I recently completed Stanford Machine Learning on Coursera taught by Andrew Ng. It is a fantastic course for anyone interested, plus it’s free! The course uses MATLAB or Octave for the programming assignments. With the release of Azure Machine Learning, this seemed like a good exercise to reimplement these assignments on Azure ML to learn the tool.
Creating an Azure ML Workspace
To get started, you will need an Azure subscription. From the Azure Management Portal click ‘+ NEW’ from the lower left and create a workspace, and link to or create an associated storage account for use with the data.
Once that is done, you can visit https://studio.azureml.net to interact with the workspace and conduct your ‘experiments’
Programming Exercise 1: Linear Regression
I completed the course ml-006 and the exercises will relate to this instance of the course. The first programming exercise starts out pretty straight forward: linear regression with one variable.
Data is provided as ex1data.txt: a comma separated value (csv) list of profts and city populations for a restaurant franchise. This can be uploaded into your workspace by clicking the ‘+ NEW’ in the lower left and choosing Dataset -> From Local File. The data set is actually a csv file without header, so choose that type for the dataset and provide a name and description. (Choosing csv simplifies use of the data later vs a generic txt file)
Now create a new experiment again from the ‘+ NEW’ in the lower left. Use the experiment items selector on the left you can click through or search for components. Setting up the experiment with the components and connects as below will train our linear regression model. Find all the componenets, drag them onto the canvas and then drag and drop from each of the nodes to connect up the components.

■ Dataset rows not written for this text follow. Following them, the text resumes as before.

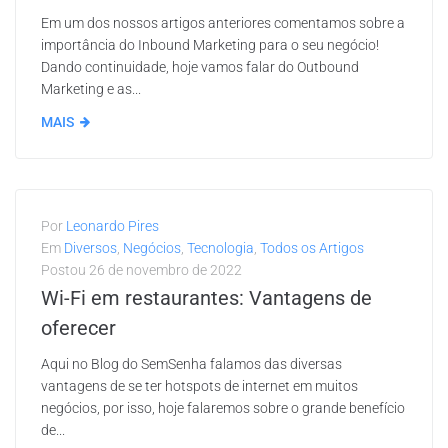
Em um dos nossos artigos anteriores comentamos sobre a
importância do Inbound Marketing para o seu negócio!
Dando continuidade, hoje vamos falar do Outbound
Marketing e as...
MAIS
Por
Leonardo Pires
Em
Diversos
,
Negócios
,
Tecnologia
,
Todos os Artigos
Postou
26 de novembro de 2022
Wi-Fi em restaurantes: Vantagens de
oferecer
Aqui no Blog do SemSenha falamos das diversas
vantagens de se ter hotspots de internet em muitos
negócios, por isso, hoje falaremos sobre o grande benefício
de...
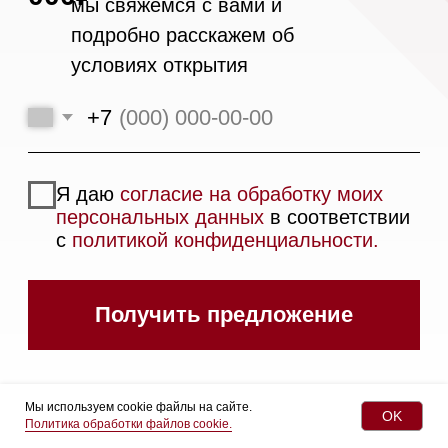
Контакты
Mieles - поставщик
бытовой техники Miele
ИП Осанов Андрей Васильевич
ИНН 780532423092
ОГРНИП 320784700155889
Р/с 40802810701500116757
В ТОЧКА ПАО БАНКА "ФК
ОТКРЫТИЕ"
К/с 30101810845250000999
БИК 044525999
Hello@mieles.ru
Договор оферты
Мы используем cookie файлы на сайте.
OK
Политика обработки файлов cookie.
Политика конфиденциальности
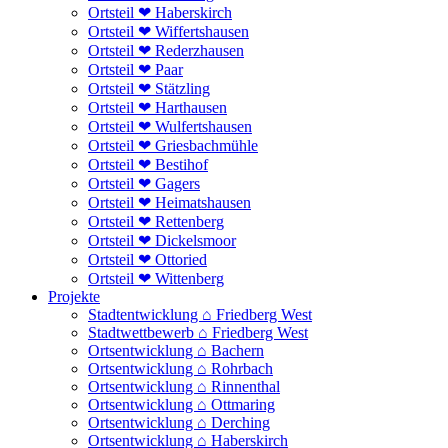
Ortsteil ❤ Haberskirch
Ortsteil ❤ Wiffertshausen
Ortsteil ❤ Rederzhausen
Ortsteil ❤ Paar
Ortsteil ❤ Stätzling
Ortsteil ❤ Harthausen
Ortsteil ❤ Wulfertshausen
Ortsteil ❤ Griesbachmühle
Ortsteil ❤ Bestihof
Ortsteil ❤ Gagers
Ortsteil ❤ Heimatshausen
Ortsteil ❤ Rettenberg
Ortsteil ❤ Dickelsmoor
Ortsteil ❤ Ottoried
Ortsteil ❤ Wittenberg
Projekte
Stadtentwicklung ⌂ Friedberg West
Stadtwettbewerb ⌂ Friedberg West
Ortsentwicklung ⌂ Bachern
Ortsentwicklung ⌂ Rohrbach
Ortsentwicklung ⌂ Rinnenthal
Ortsentwicklung ⌂ Ottmaring
Ortsentwicklung ⌂ Derching
Ortsentwicklung ⌂ Haberskirch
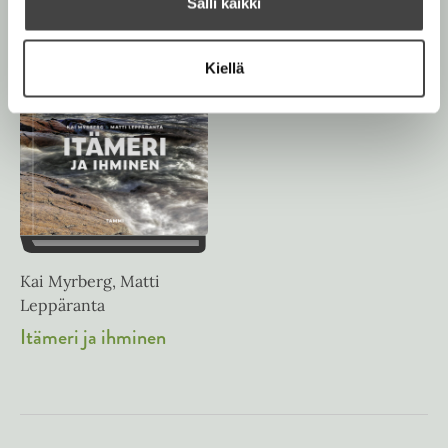
Salli kaikki
Kiellä
Kai Myrberg, Matti
Leppäranta
Itämeri ja ihminen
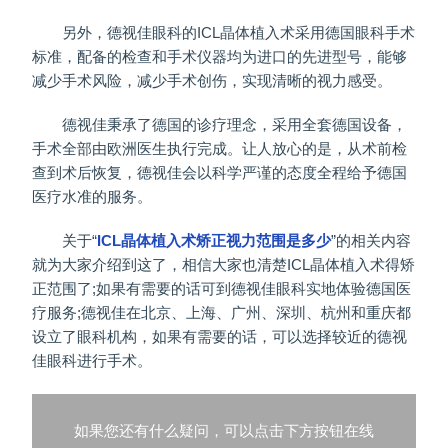
另外，德视佳眼科的ICL晶体植入术采用德国眼科手术
标准，配备的检查和手术仪器均为进口的先进型号，能够
减少手术风险，减少手术创伤，实现清晰的视力感受。
德视佳秉承了德国的诊疗理念，采用全套德国设备，
手术全部由欧洲医生执行完成。让人放心的是，从术前检
查到术后恢复，德视佳会以科学严谨的态度全程给予德国
医疗水准的服务。
关于“
ICL晶体植入术矫正视力范围是多少
”的相关内容
就为大家介绍到这了，相信大家也清楚ICL晶体植入术得矫
正范围了;如果有需要的话可到德视佳眼科实地体验德国医
疗服务;德视佳在北京、上海、广州、深圳、杭州和重庆都
设立了眼科机构，如果有需要的话，可以选择较近的德视
佳眼科进行手术。
如果您还有什么疑问，可以点击下方按钮在线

There is some configuration required before we can train the model. To configure each component, click on the component in the canvas the the properties will be visible in the pane on the right. As we are imitating the code from ml-006, the required properties are:
- Metadata Editor Item:
- Select All columns
- Set New column names to: Population, Profit
- Linear Regression Item:
- Solution Method: Online Gradient Descent
- Normalize features unchecked
- Average final hypothesis unchecked
- Learning rate 0.01
- Number of training epochs 1500
- Decrease learning rate unchecked
- Train Model Item:
- Label Column: Click ‘Launch column selector’ select single column: Profit (here is where metadat editor labelling the columns comes in handy rather than being arbitrarily labelled col2)
Everything should be right now to run the experiment. Click RUN in the bottom toolbar and let it do its thing.
Once it is done, you should see green ticks across the board and we can see what has happened. By clicking on any of the dots on each item on the canvas you get options to view information at that point. Clicking after the metadata editor as shown below gives the summary statistics of our data after clicking ‘visualise’. Clicking on the Population column and plotting against the profit will visualise the data and confirm that a linear model seems like a good fit from visual inspection.
Doing the same on the ‘Train Model’ item will give us the factors for the trained linear model. In this case:
- Bias: 1.41206
- Population: 20.1685
(Comparitively, running the solution in MATLAB resulted in values of -3.630291 and 1.166362. I am still yet to determine why the values are different.)
These represent the gradient and intercept of the linear model. The second line from the metadata editor to the score model item allows us to score the trained model with the original data. Visualising the output from the ‘Score Model’ item will give the summary statistics of this scored model.
More interesting though, to evaluating the model, is the ‘Evaluate Model’ item. Visualising the output of this will give us the errors of our model compared to the original data and will provide insights into how well the model fits.